*Problem to solve*
A single number is needed: how many lines of the data below contain "Breast".

*Data*
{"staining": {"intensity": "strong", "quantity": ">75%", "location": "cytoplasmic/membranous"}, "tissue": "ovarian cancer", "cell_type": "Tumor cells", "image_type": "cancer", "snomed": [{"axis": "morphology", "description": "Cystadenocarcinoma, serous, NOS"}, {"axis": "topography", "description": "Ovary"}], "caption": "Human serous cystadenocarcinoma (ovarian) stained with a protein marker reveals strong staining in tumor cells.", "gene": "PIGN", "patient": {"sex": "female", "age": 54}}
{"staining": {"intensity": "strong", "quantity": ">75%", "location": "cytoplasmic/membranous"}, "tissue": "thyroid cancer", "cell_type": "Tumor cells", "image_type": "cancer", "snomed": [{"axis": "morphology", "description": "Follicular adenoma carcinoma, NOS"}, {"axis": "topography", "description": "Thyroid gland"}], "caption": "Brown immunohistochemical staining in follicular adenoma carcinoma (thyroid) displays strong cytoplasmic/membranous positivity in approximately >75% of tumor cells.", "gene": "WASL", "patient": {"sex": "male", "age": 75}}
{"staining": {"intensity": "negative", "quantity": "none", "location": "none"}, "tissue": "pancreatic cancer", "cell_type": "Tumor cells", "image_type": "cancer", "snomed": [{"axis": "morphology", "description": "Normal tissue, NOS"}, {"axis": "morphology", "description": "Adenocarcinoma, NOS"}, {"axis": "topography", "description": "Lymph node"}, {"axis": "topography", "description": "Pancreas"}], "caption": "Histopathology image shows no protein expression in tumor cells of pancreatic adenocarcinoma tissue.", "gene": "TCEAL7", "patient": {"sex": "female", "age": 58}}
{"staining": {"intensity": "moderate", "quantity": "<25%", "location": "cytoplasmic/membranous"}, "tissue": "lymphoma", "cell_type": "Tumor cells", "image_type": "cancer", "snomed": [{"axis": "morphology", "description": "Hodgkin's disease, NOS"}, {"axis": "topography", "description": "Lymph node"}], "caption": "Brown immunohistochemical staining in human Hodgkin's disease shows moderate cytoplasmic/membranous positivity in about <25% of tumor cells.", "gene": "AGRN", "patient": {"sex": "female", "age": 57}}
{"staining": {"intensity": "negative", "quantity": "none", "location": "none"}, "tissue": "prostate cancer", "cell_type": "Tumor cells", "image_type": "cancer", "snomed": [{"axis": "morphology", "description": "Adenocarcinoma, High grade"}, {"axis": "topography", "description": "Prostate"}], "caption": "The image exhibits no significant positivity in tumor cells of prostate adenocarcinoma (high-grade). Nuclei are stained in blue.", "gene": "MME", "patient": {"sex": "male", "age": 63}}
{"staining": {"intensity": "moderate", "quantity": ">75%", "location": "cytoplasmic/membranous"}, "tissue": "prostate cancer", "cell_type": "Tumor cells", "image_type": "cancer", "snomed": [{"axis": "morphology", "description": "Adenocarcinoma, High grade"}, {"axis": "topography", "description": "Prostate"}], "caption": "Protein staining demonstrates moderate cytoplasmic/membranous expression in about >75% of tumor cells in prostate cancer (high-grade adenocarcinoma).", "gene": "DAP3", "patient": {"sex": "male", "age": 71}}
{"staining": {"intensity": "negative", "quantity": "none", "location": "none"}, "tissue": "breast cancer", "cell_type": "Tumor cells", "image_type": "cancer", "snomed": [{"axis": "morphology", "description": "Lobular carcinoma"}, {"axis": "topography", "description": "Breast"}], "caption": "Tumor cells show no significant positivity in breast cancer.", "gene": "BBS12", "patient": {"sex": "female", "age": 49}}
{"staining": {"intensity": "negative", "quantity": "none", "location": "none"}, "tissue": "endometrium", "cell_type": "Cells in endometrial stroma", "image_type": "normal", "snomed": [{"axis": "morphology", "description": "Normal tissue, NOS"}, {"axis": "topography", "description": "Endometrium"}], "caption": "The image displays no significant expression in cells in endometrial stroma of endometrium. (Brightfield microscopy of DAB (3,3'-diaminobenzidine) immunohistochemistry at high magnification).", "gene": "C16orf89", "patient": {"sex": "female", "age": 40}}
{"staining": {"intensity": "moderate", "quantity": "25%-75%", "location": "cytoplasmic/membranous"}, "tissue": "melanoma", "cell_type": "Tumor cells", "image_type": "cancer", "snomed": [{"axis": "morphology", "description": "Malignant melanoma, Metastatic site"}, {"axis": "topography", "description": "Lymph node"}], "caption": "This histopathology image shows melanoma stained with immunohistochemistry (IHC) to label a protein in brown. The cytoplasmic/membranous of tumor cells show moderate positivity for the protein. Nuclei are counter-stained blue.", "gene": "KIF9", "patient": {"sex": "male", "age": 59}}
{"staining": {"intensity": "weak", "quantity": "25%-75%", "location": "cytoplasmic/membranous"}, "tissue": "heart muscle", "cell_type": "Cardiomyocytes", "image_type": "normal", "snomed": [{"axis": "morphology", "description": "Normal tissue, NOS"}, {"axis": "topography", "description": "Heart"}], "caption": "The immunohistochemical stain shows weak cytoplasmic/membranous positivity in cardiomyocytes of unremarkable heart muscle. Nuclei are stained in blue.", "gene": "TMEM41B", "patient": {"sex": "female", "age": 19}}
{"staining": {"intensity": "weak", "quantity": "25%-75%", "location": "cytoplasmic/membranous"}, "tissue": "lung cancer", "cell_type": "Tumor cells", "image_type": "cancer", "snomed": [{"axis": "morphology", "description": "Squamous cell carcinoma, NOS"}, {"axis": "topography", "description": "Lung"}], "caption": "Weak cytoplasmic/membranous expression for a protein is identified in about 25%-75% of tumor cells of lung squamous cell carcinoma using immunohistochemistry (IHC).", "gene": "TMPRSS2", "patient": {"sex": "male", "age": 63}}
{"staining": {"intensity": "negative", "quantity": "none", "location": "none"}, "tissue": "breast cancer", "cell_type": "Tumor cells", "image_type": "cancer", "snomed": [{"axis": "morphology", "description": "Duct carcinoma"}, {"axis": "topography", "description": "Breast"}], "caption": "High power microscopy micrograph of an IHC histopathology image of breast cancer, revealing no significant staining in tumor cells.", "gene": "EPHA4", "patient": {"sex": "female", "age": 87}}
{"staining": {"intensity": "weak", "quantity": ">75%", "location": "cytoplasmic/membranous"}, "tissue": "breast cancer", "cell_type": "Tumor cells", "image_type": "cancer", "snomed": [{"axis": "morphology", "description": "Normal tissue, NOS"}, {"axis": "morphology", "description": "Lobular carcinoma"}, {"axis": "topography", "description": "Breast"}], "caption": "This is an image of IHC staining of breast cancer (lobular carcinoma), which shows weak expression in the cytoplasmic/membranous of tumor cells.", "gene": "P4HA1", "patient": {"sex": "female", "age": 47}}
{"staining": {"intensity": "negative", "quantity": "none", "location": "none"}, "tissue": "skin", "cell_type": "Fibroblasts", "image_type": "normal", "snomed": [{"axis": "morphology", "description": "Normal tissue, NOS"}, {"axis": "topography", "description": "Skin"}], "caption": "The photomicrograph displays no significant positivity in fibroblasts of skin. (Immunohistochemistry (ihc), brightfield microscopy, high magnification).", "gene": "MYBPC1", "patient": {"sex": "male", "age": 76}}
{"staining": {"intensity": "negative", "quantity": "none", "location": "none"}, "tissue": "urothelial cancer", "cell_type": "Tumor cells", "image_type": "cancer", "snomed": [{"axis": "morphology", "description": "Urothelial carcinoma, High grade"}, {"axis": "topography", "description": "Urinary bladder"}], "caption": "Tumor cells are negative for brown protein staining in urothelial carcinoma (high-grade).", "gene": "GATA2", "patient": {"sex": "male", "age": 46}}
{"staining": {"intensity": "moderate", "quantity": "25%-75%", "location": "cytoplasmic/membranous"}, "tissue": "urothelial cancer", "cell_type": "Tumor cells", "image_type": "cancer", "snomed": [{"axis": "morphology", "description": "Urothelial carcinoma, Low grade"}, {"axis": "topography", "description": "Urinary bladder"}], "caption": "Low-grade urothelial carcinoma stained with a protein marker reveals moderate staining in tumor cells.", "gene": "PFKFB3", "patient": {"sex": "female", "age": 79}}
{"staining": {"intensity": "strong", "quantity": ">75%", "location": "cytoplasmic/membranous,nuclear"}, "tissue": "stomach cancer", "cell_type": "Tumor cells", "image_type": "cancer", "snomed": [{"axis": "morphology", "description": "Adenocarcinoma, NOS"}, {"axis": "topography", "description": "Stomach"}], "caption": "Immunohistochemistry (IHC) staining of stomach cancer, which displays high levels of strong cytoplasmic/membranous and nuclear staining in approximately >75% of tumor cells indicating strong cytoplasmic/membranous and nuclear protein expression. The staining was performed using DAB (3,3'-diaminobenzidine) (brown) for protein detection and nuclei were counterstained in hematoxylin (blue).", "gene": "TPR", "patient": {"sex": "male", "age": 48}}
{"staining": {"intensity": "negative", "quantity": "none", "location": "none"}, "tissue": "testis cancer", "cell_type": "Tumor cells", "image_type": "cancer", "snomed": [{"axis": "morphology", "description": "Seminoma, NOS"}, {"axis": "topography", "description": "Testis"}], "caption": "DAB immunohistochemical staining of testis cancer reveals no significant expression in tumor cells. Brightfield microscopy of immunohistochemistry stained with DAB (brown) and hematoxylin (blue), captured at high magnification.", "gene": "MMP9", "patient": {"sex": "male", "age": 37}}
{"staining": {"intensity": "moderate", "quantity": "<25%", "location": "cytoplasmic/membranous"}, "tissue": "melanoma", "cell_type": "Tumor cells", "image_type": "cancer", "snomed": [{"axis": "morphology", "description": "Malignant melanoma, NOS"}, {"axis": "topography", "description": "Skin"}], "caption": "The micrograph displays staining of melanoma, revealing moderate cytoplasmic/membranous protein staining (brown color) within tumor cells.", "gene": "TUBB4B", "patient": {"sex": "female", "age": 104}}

*Solved problem*
3